As to scienter, the Court first addressed the complaint's confidential witness allegations that clinicians had told the company's CDO of certain Phase 2a trial participants who reported being unable to hear certain sounds at the beginning of the study but said they could hear them at the end of the study. The Court noted that this allegation failed to state when that information was conveyed and did not explain why the information should have been concerning, given that clinicians could not have known in a double-blind study if the participants received a placebo or the real treatment, and reports of improved hearing would not have been inherently suspicious if participants received the real treatment. Id.

The Court further emphasized that the confidential witness offered no facts showing that defendants knew of the study results prior to the January 2021 investor presentation containing the challenged statements, and the Court rejected plaintiffs' assertion that the CDO must have known about online posts on a tinnitus-related website regarding eligibility criteria for the company's trial merely because he appeared on a podcast in July 2020 that was associated with the website. Id. at *4. Moreover, the Court noted that while the confidential witness helped oversee the Phase 2a trial and allegedly worked "hand-in-hand" with the CDO, there was no allegation that the witness ever said anything to the CDO about any concerns. Id.

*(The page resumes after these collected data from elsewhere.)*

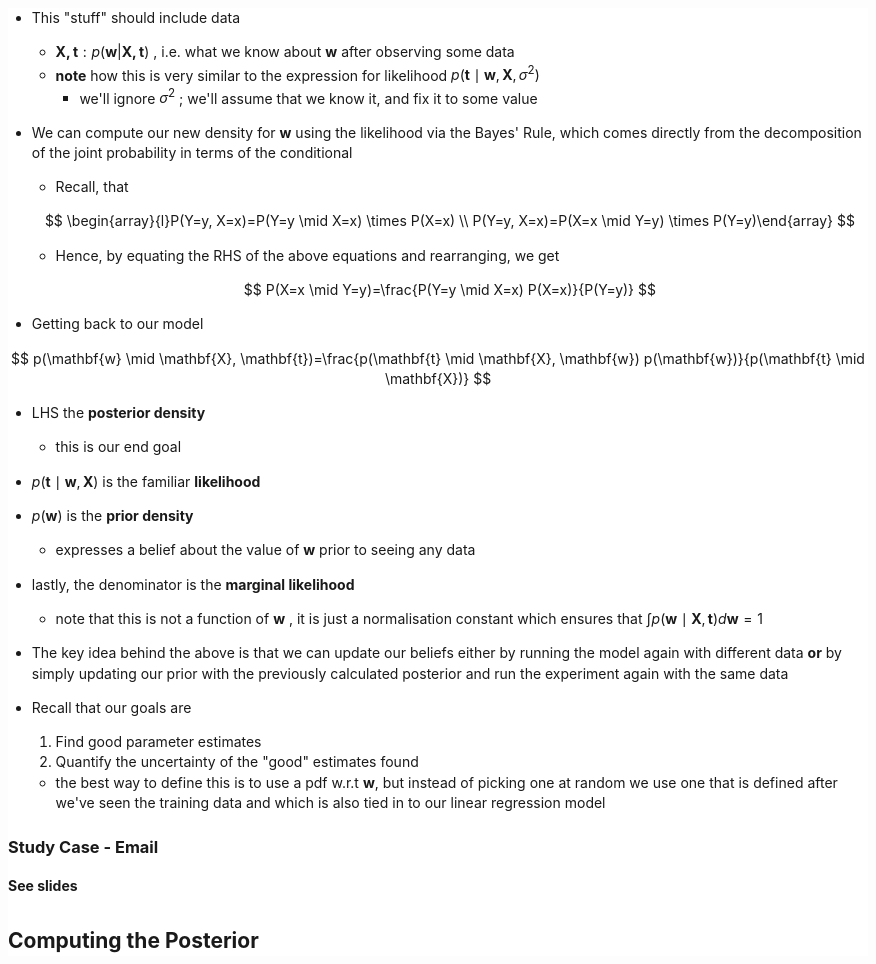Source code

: - This "stuff" should include data
  - $\mathbf{X, t} : p(\mathbf{w}|\mathbf{X,t})$ , i.e. what we know about $\mathbf{w}$ after observing some data
  - **note** how this is very similar to the expression for likelihood $p\left(\mathbf{t} \mid \mathbf{w}, \mathbf{X}, \sigma^{2}\right)$
    - we'll ignore $\sigma^2$ ; we'll assume that we know it, and fix it to some value

- We can compute our new density for $\mathbf{w}$ using the likelihood via the Bayes' Rule, which comes directly from the decomposition of the joint probability in terms of the conditional
  - Recall, that

  $$
\begin{array}{l}P(Y=y, X=x)=P(Y=y \mid X=x) \times P(X=x) \\ P(Y=y, X=x)=P(X=x \mid Y=y) \times P(Y=y)\end{array}
$$

  - Hence, by equating the RHS of the above equations and rearranging, we get 

  $$
P(X=x \mid Y=y)=\frac{P(Y=y \mid X=x) P(X=x)}{P(Y=y)}
$$

- Getting back to our model

$$
p(\mathbf{w} \mid \mathbf{X}, \mathbf{t})=\frac{p(\mathbf{t} \mid \mathbf{X}, \mathbf{w}) p(\mathbf{w})}{p(\mathbf{t} \mid \mathbf{X})}
$$

- LHS the **posterior density**
  - this is our end goal
- $p\left(\mathbf{t} \mid \mathbf{w}, \mathbf{X}\right)$ is the familiar **likelihood**
- $p(\mathbf{w})$ is the **prior density**
  - expresses a belief about the value of **w** prior to seeing any data
- lastly, the denominator is the **marginal likelihood**
  - note that this is not a function of $\mathbf{w}$ , it is just a normalisation constant which ensures that $\int p(\mathbf{w} \mid \mathbf{X}, \mathbf{t}) d \mathbf{w}=1$
  

- The key idea behind the above is that we can update our beliefs either by running the model again with different data **or** by simply updating our prior with the previously calculated posterior and run the experiment again with the same data
- Recall that our goals are
  1. Find good parameter estimates
  1. Quantify the uncertainty of the "good" estimates found
  - the best way to define this is to use a pdf w.r.t **w**, but instead of picking one at random we use one that is defined after we've seen the training data and which is also tied in to our linear regression model

### Study Case - Email

**See slides**


## Computing the Posterior
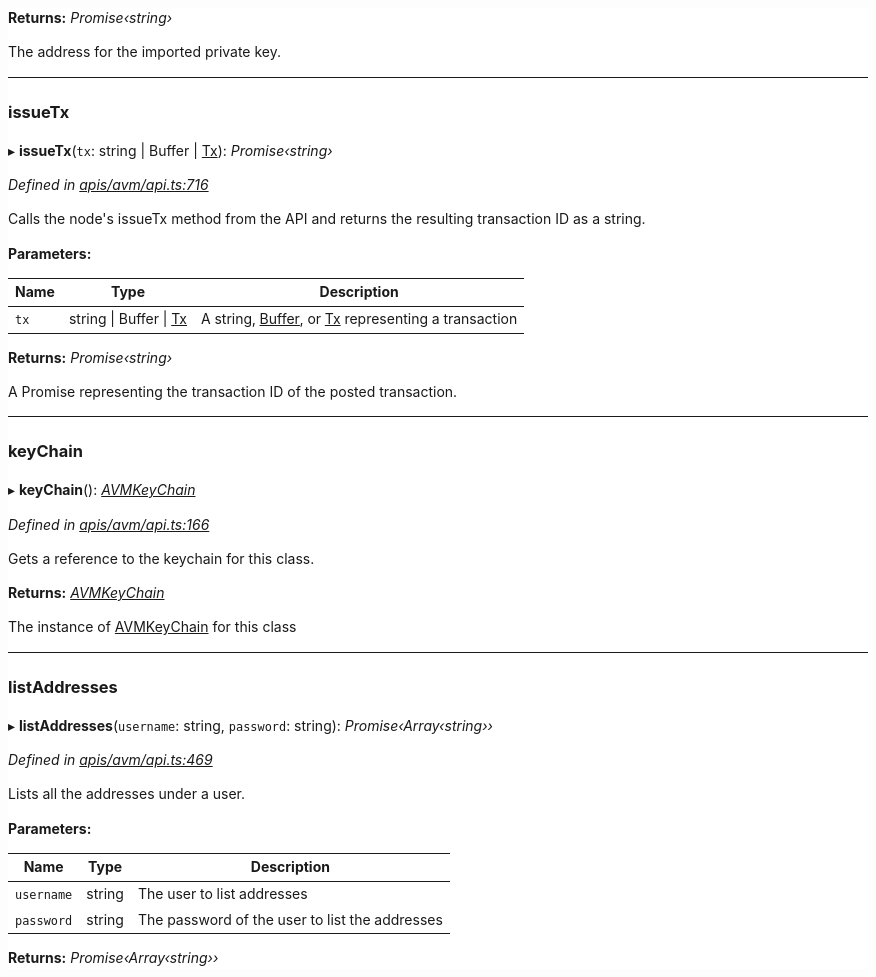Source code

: **Returns:** *Promise‹string›*

The address for the imported private key.

___

###  issueTx

▸ **issueTx**(`tx`: string | Buffer | [Tx](_apis_avm_tx_.tx.md)): *Promise‹string›*

*Defined in [apis/avm/api.ts:716](https://github.com/ava-labs/slopes/blob/48cc94f/src/apis/avm/api.ts#L716)*

Calls the node's issueTx method from the API and returns the resulting transaction ID as a string.

**Parameters:**

Name | Type | Description |
------ | ------ | ------ |
`tx` | string &#124; Buffer &#124; [Tx](_apis_avm_tx_.tx.md) | A string, [Buffer](https://github.com/feross/buffer), or [Tx](_apis_avm_tx_.tx.md) representing a transaction  |

**Returns:** *Promise‹string›*

A Promise<string> representing the transaction ID of the posted transaction.

___

###  keyChain

▸ **keyChain**(): *[AVMKeyChain](_apis_avm_keychain_.avmkeychain.md)*

*Defined in [apis/avm/api.ts:166](https://github.com/ava-labs/slopes/blob/48cc94f/src/apis/avm/api.ts#L166)*

Gets a reference to the keychain for this class.

**Returns:** *[AVMKeyChain](_apis_avm_keychain_.avmkeychain.md)*

The instance of [AVMKeyChain](_apis_avm_keychain_.avmkeychain.md) for this class

___

###  listAddresses

▸ **listAddresses**(`username`: string, `password`: string): *Promise‹Array‹string››*

*Defined in [apis/avm/api.ts:469](https://github.com/ava-labs/slopes/blob/48cc94f/src/apis/avm/api.ts#L469)*

Lists all the addresses under a user.

**Parameters:**

Name | Type | Description |
------ | ------ | ------ |
`username` | string | The user to list addresses |
`password` | string | The password of the user to list the addresses  |

**Returns:** *Promise‹Array‹string››*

The Court also rejected plaintiffs' theory of scienter based on alleged stock sales by the company's CEO. The Court held that these sales did not give rise to an inference of scienter because plaintiffs alleged only that the CDO, not the CEO, had knowledge of the flaws in the Phase 2a study, and there was no allegation of suspicious stock trading by the CDO. The Court explained that "'unusual sales by one insider do not give rise to a strong inference of scienter' when other insiders ha[ve] not engaged in suspicious trading during the class period." Id. The Court also observed that while the CEO allegedly sold 15% of his shares in the company, he also received additional shares during the same period and kept the vast majority of his holdings, which the Court concluded in its totality was insufficient to establish an inference of scienter. Id.

In addition, the Court rejected plaintiffs' argument under the so-called "core operations" doctrine that defendants must have been aware of problems with the Phase 2a study due to the treatment's importance to the company. While the Court agreed that it was reasonable to assume that senior management paid attention to information they received about the clinical trial and "would have been curious to know the results," that alone did not provide a basis to infer that defendants received contrary information "within the narrow timeframes at issue." Id. at *4–5. The Court emphasized that none of the confidential witness allegations specified whether supposed discrepancies were reported before the alleged misrepresentations were made. Id.

Ultimately, while plaintiffs urged the Court to view each factual allegation as "a brushstroke" that may form a compelling portrait of scienter when viewed in the aggregate, the Court cautioned that "plaintiffs cannot amalgamate a series of sketchy brushstrokes and call it a van Gogh." Id.